Fears put to flight
Shirley Hughes sets her latest picture book during the evacuation of children from London during the Second World War. Young Lenny, a Jewish boy from the East End, is billeted at a country manor house and launched into a world of strangers. He has to face a host of new fears, but also discovers courage.
The emotionally-charged illustrations skilfully pitch these contrasting elements throughout the book. Lenny's fears are represented by the lion, which constantly shows up as a shadow or a statue. On the other hand, a statue of a unicorn in Lenny's garden sanctuary watches over his introduction to a war hero whose sage words help him find courage. Younger readers might benefit from help in linking these symbols to the feelings they represent.
At 71, Shirley Hughes is clearly still experimenting and stretching herself more than most art students a quarter of her age would find the energy to. Gloriously cinematic watercolours and energetic wax-resist textures shimmer on every page, even when depicting the grey gloom of wartime London.

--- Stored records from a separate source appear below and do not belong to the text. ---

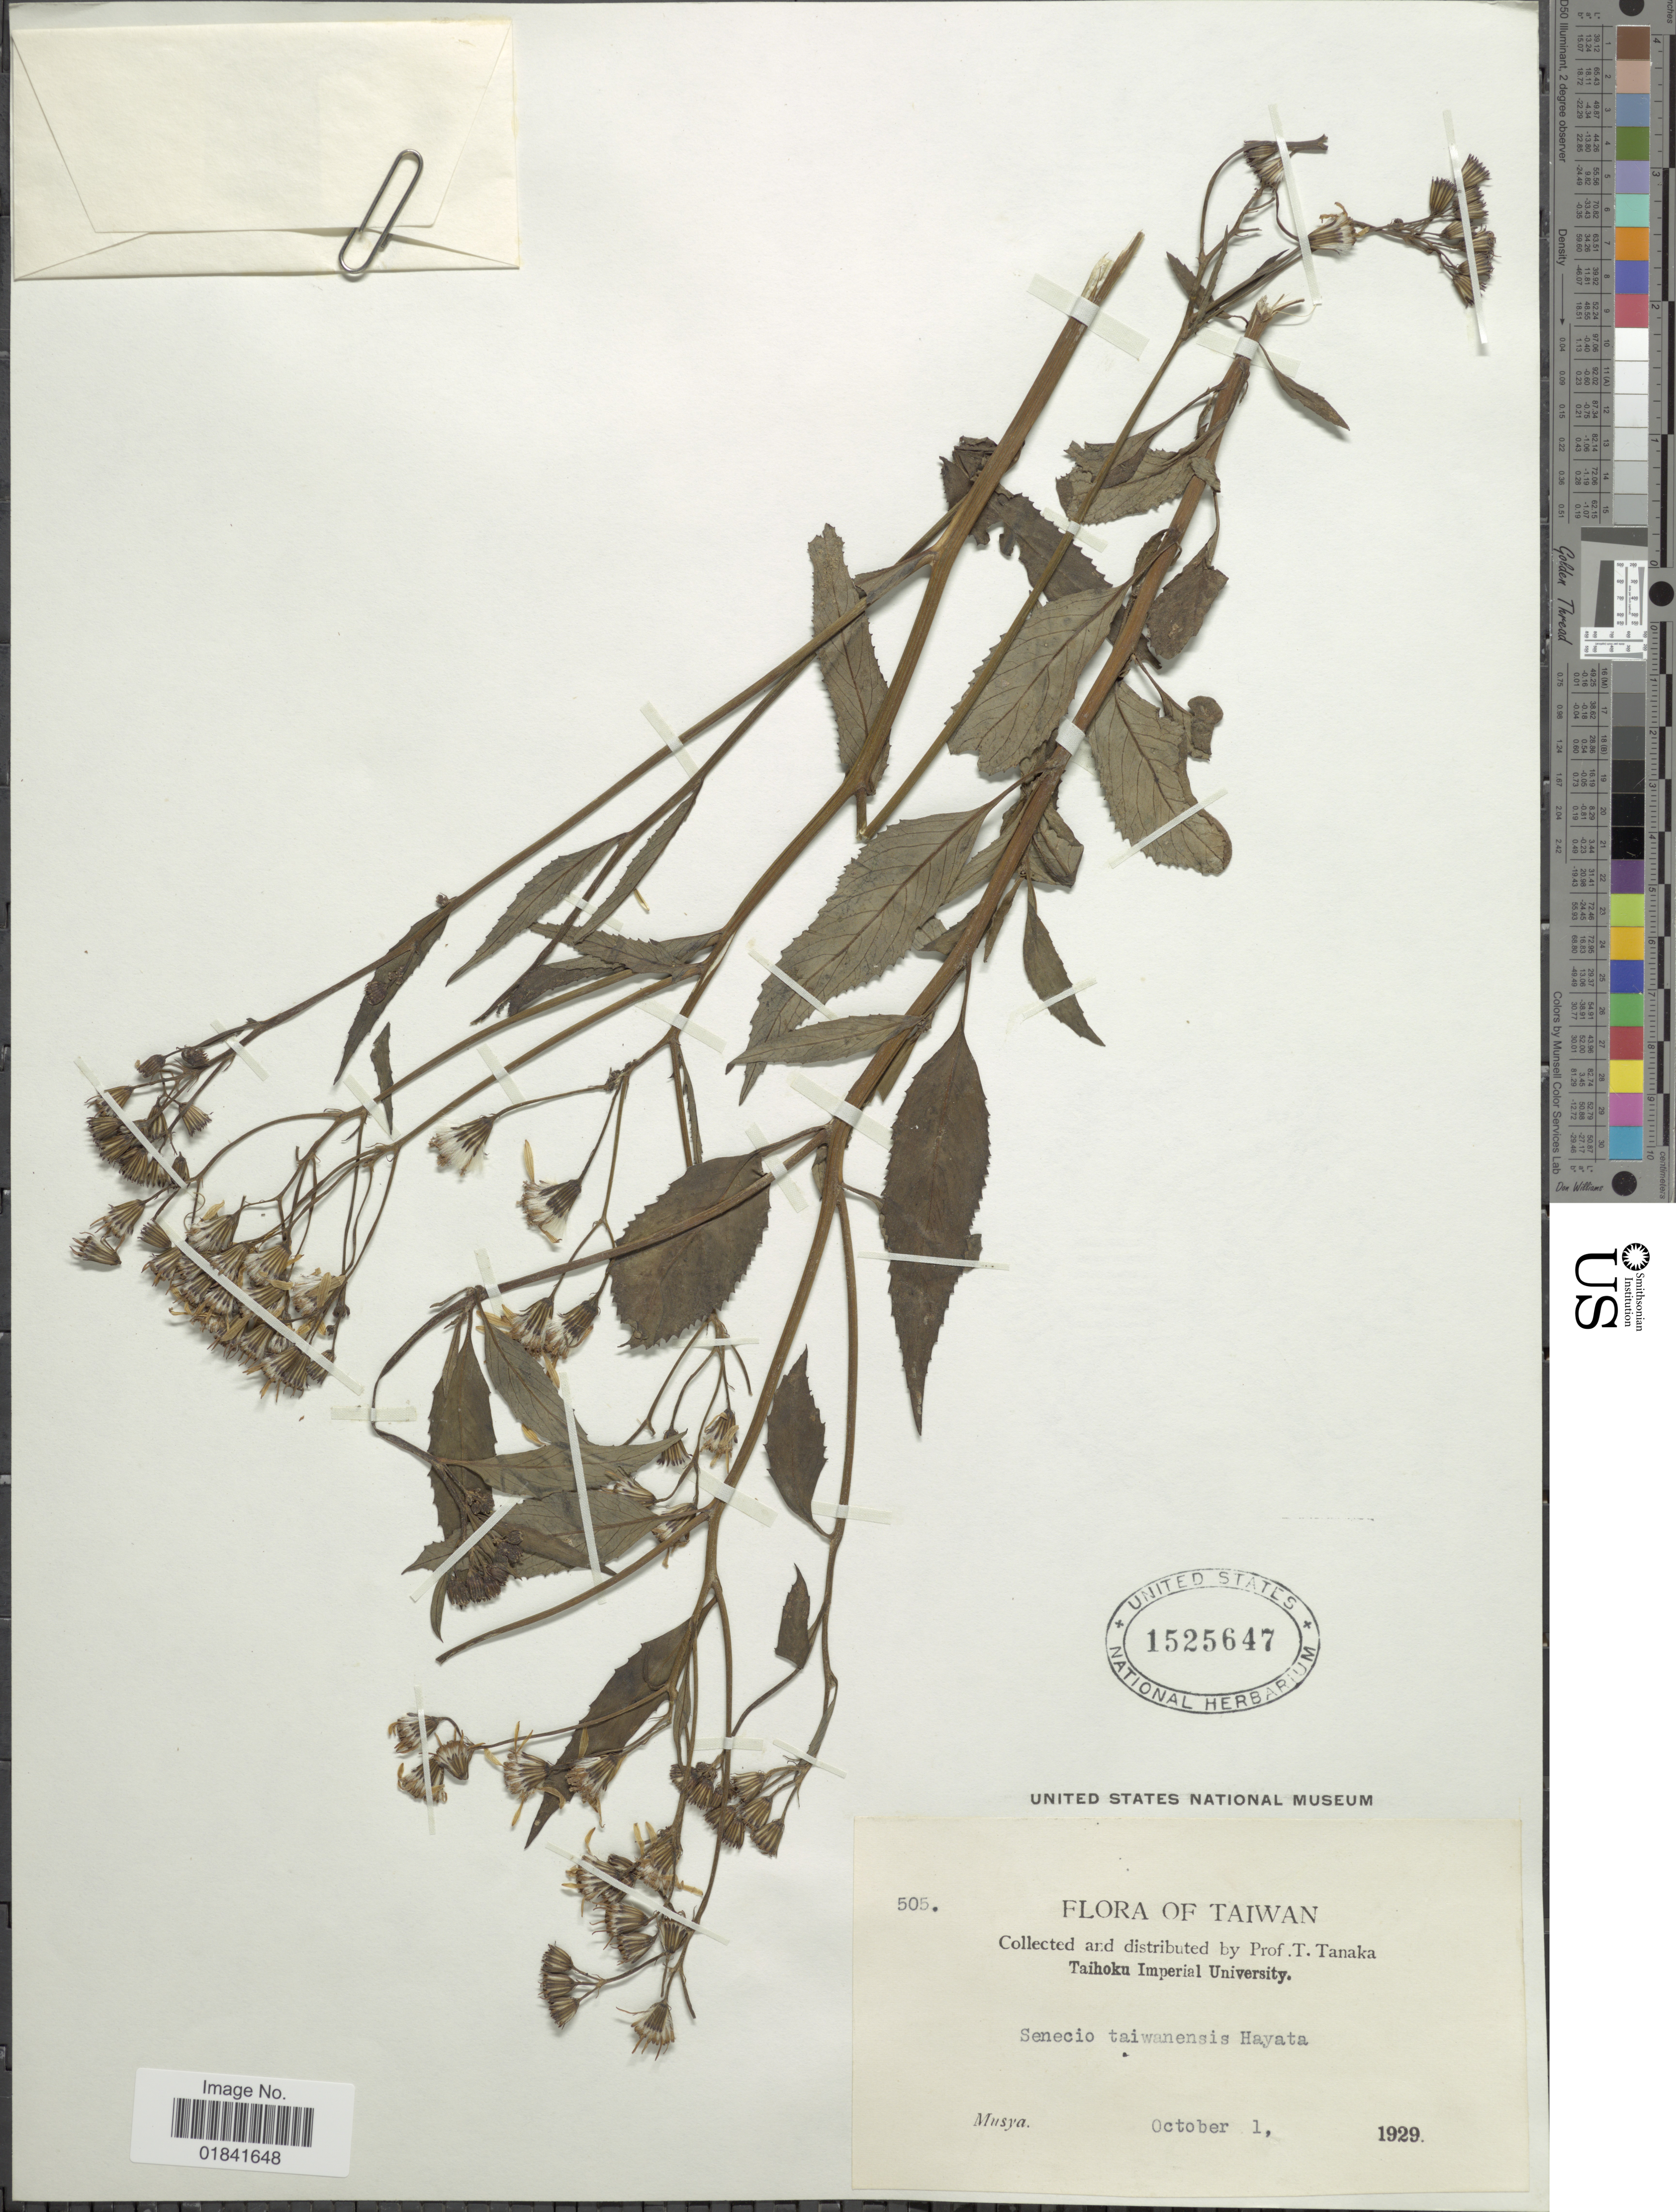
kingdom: Plantae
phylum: Tracheophyta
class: Magnoliopsida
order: Asterales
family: Asteraceae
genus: Senecio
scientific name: Senecio taiwanensis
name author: Hayata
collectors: T. Tanaka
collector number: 505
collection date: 1929-10-01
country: Taiwan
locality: Musya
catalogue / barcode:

Miniature, black-and-white ink illustrations comment directly on the text and sometimes follow their own sequences complementary to the main artwork. In some instances the illustrations do the storytelling with more elegance than the text, which is much longer than in most of today's picture books.
The Lion and the Unicorn is a fine introduction to the subject of upheaval, as well as to the use of symbolic imagery in literature and cinema.